PKN-predikanten in gesprek met rabbijnen Israël
JERUZALEM. Hoe zijn wij verbonden met Israël, en hoe verhoudt zich dat met onze verbondenheid met Palestijnse christenen? Over deze en andere vragen dachten 25 predikanten uit de Protestantse Kerk in Nederland (PKN) na tijdens een studiereis van twee weken. Vandaag komen ze terug.
De reis met het thema ”Onopgeefbaar verbonden…?” was onderdeel van een programma voor postacademische educatie, georganiseerd in een samenwerking van de Protestantse Theologische Universiteit (PThU) en het Centrum voor Israëlstudies (CIS). In groepjes werd een toespitsing gemaakt in thema’s zoals ”Het conflict”, ”Het land”, en ”Messiasbelijdende Joden”.
Voorafgaand aan de studiereis hadden de deelnemers zich grondig voorbereid, in speciale studiebijeenkomsten en ook door persoonlijke studie.
De bijzonderste ontmoeting aan Joodse zijde was voor velen die op het Schechterinstituut, een rabbijnenopleiding. Daar waren zo’n 25 studenten en rabbijnen, met wie de predikanten in kleinere groepjes in gesprek gingen over teksten over het Beloofde Land. Teksten uit het Oude Testament en de Talmoed, maar ook een gedeelte uit het Nieuwe Testament, Efeze 6:1-4, waar Paulus het vijfde gebod aanhaalt maar dan vervolgt met: „opdat gij lang leeft op de aarde.”
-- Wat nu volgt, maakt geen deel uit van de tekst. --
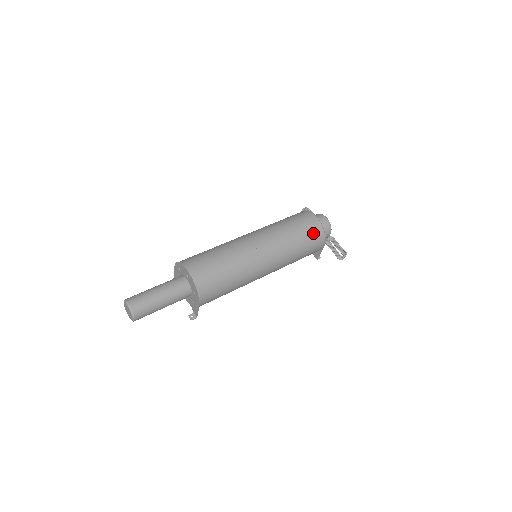
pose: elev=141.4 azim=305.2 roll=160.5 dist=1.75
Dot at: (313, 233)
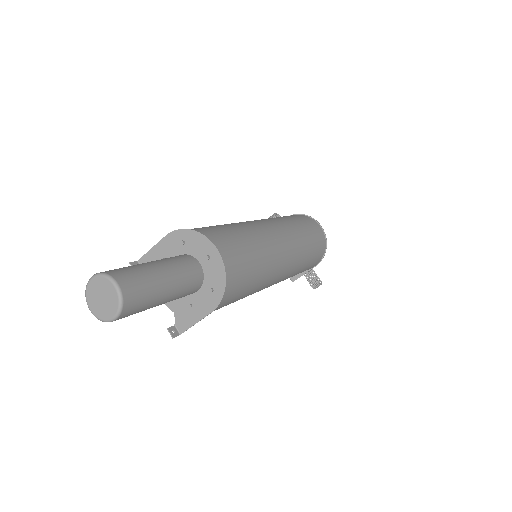
Dot at: (320, 245)
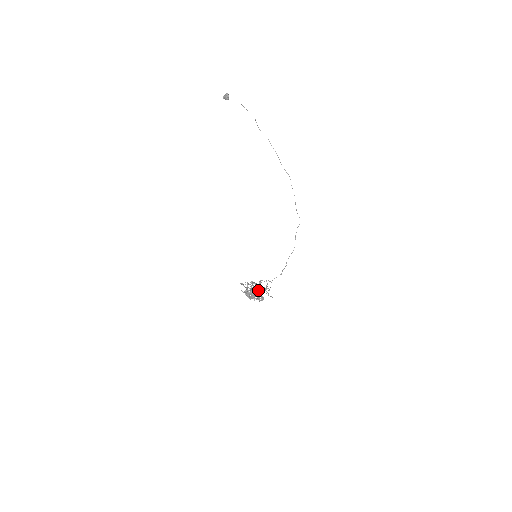
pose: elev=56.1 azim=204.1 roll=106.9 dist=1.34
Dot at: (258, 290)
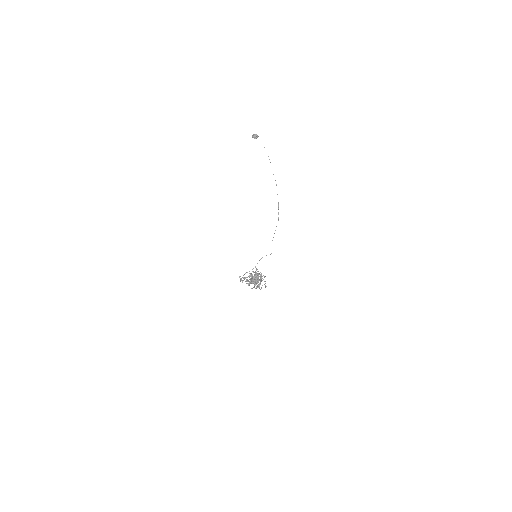
Dot at: (259, 279)
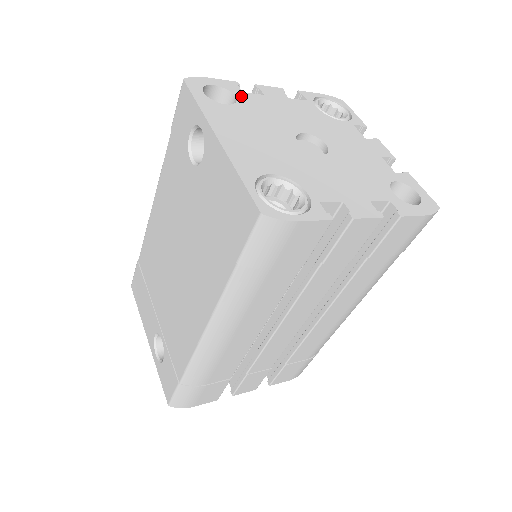
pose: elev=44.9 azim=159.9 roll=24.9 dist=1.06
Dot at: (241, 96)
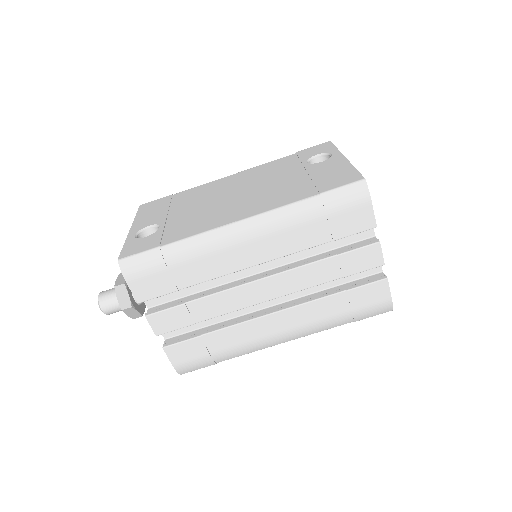
Dot at: occluded
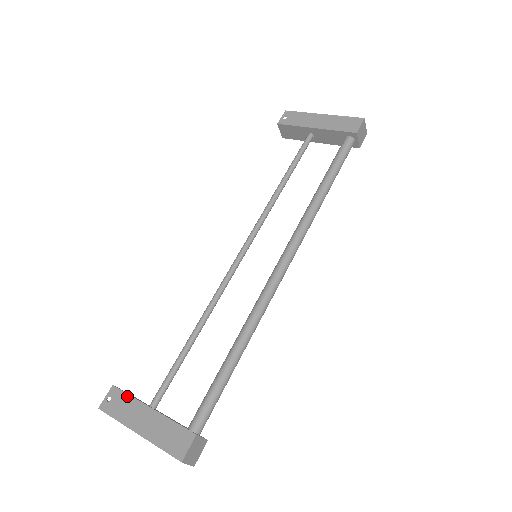
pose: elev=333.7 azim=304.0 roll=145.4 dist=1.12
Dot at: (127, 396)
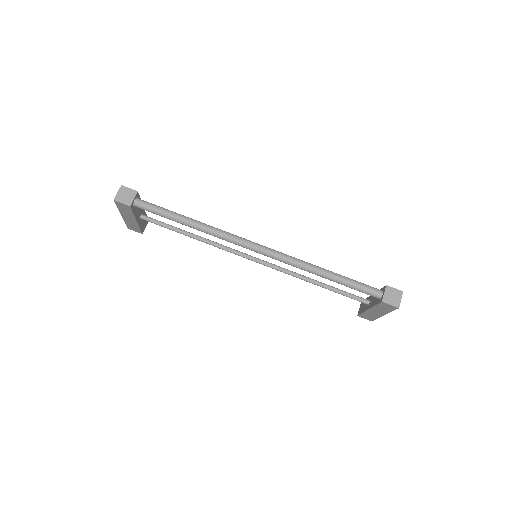
Dot at: (146, 215)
Er waren ook veel ontmoetingen met mensen en organisaties aan Palestijnse zijde. Ds. K. F. W. Borsje (Katwijk aan Zee): „Ik werd bijzonder aangesproken door wat een Palestijnse predikant mij zei: „Ik ben pessimistisch, maar niet zonder hoop.”
Er werden projecten bezocht waarbij de kracht van de persoonlijke ontmoeting op een soms ontroerende manier bleek. In de zogenoemde Parent’s Circle bijvoorbeeld, een kring waarin Joodse en Arabische ouders van in het conflict omgekomen kinderen elkaar ontmoeten en waar hartelijke relaties ontstaan. Ook de Hand-in-handscholen, waar Joodse en Arabische kinderen samen les krijgen, bieden tekenen van hoop.
Contacten met Messiaanse gelovigen en gemeenten had vooral de groep die zich met ”Messiasbelijdende Joden” bezighield. Op sabbat gingen we echter in groepjes naar diverse Messiaanse gemeenten. ’s Avonds wisselden we ervaringen uit, in het bijzijn van een Messiaanse Jood die ons ook meer over hun bijzondere plaats vertelde. Naar aanleiding van deze contacten zei ds. G. J. Mink (Herwijnen): „Het is belangrijk ook de Messiasbelijdende Joden erbij te betrekken als we spreken over de onopgeefbare verbondenheid met Israël.” En ds. P. J. van der Ende (Hoek van Holland): „Door de ontmoeting met Joden en Palestijnen heb ik de emoties achter het conflict leren verstaan.” „De verbondenheid met Israël is in de reis volledig tot zijn recht gekomen”, voegde ds. J. Schep (Zuidland) eraan toe. „Maar de vraagtekens voor de toekomst zijn niet minder geworden.”
De auteur, ds. A. Brons, werkt in Jeruzalem namens het Centrum voor Israëlstudies (CIS), een samenwerkingsverband van de Christelijke Hogeschool Ede, de christelijke gereformeerde deputaten kerk en Israël en de Gereformeerde Zendingsbond (GZB).